The study divided 442 subjects with major depression into one of the three comorbidity groups. The vascular disease group included patients with hypertension alone, and those with manifested peripheral, cerebrovascular, or cardiovascular disease without hypertension. The study also included a so-called “none-plus” group of 159 patients without one of the three comorbidities, but with evidence of recent general ill health as suggested by current prescriptions or recent hospitalization. A third arm of the study included 127 patients who had no comorbidities. Primary outcome measures were the Hamilton Depression Scale (HAMD) and quality-of-life scores on the Clinical Global Impression—Severity/Improvement (CGI-S/CGI-I) assessment. All patients received sertraline or placebo. Adverse events and a medical outcomes scale also were included in the assessment.
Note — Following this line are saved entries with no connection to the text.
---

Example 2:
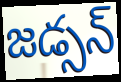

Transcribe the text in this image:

జడ్సన్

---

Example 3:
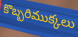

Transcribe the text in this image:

కొబ్బరిముక్కలు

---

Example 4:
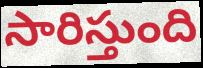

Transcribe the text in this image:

సారిస్తుంది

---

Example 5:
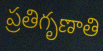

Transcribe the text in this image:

ప్రతిగృణాతి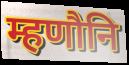
म्हणौनि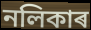
নলিকাৰ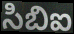
సిబిఐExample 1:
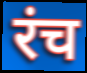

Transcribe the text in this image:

रंच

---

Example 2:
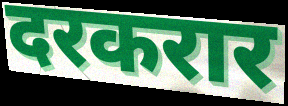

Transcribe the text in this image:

दरकरार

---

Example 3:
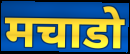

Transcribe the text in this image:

मचाडो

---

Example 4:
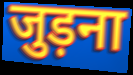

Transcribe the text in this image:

जुड़ना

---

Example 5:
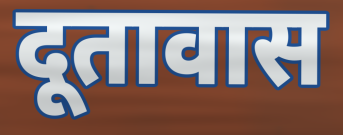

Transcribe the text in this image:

दूतावास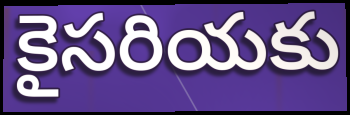
కైసరియకు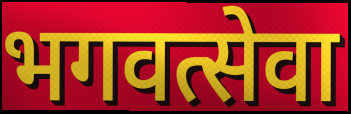
भगवत्सेवा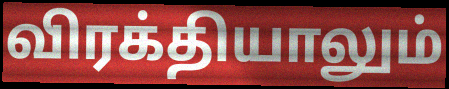
விரக்தியாலும்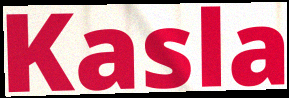
Kasla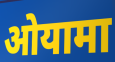
ओयामा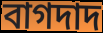
বাগদাদ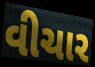
વીચારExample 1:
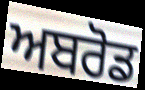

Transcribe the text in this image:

ਅਬਰੋਡ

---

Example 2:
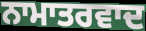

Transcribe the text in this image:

ਨਾਮਾਤਰਵਾਦ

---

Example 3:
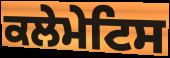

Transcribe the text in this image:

ਕਲੇਮੇਟਿਸ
Treatment with sertraline was associated with significantly greater improvements in all primary outcomes compared with placebo. Patients with diabetes and arthritis had rates of improvement equivalent to rates in those without these chronic conditions. In the vascular group, as evidenced by the HAMD score, the group with manifested vascular disease benefited most from sertraline compared with those with hypertension or no vascular disease. In patients with a comorbidity, patients taking sertraline improved faster than patients taking placebo. When each treatment group was divided into two subgroups based on presence or absence of comorbidity, there was no significant difference between groups, suggesting that sertraline is equally efficacious whether or not comorbidities are present. Adverse effects and discontinuation rates were similar to those occurring in younger adults. Patients taking sertraline were less likely to discontinue treatment if they had a comorbidity than if they had no comorbidity.
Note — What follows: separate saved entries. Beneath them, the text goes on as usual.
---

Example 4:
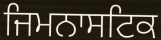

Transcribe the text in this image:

ਜਿਮਨਾਸਟਿਕ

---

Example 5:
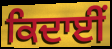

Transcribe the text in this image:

ਕਿਦਾਈਂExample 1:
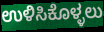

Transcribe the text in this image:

ಉಳಿಸಿಕೊಳ್ಳಲು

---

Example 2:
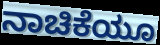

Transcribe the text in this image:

ನಾಚಿಕೆಯೂ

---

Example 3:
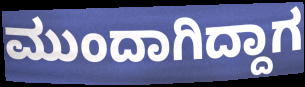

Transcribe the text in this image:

ಮುಂದಾಗಿದ್ದಾಗ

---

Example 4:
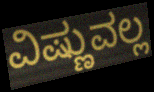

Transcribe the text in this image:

ವಿಷ್ಣುವಲ್ಲ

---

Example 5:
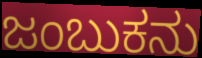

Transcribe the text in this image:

ಜಂಬುಕನು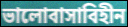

This study supports the hypothesis that an SSRI such as sertraline is efficacious, safe, and well tolerated in the treatment of older patients with depression and comorbidities. The authors conclude that patients treated with sertraline show a statistically significant greater improvement in all three outcome measures compared with patients taking placebo. Further analysis also found that sertraline is efficacious in treatment of late-life depression regardless of comorbidity status. Patients with evidence of cardiac, cerebral, or peripheral vascular pathology showed greater benefit than those with hypertension or no vascular pathology.

Sheikh JI, et al. Efficacy, safety, and tolerability of sertraline in patients with late-life depression and comorbid medical illness. J Am Geriatr Soc. January 2004;52:86–92.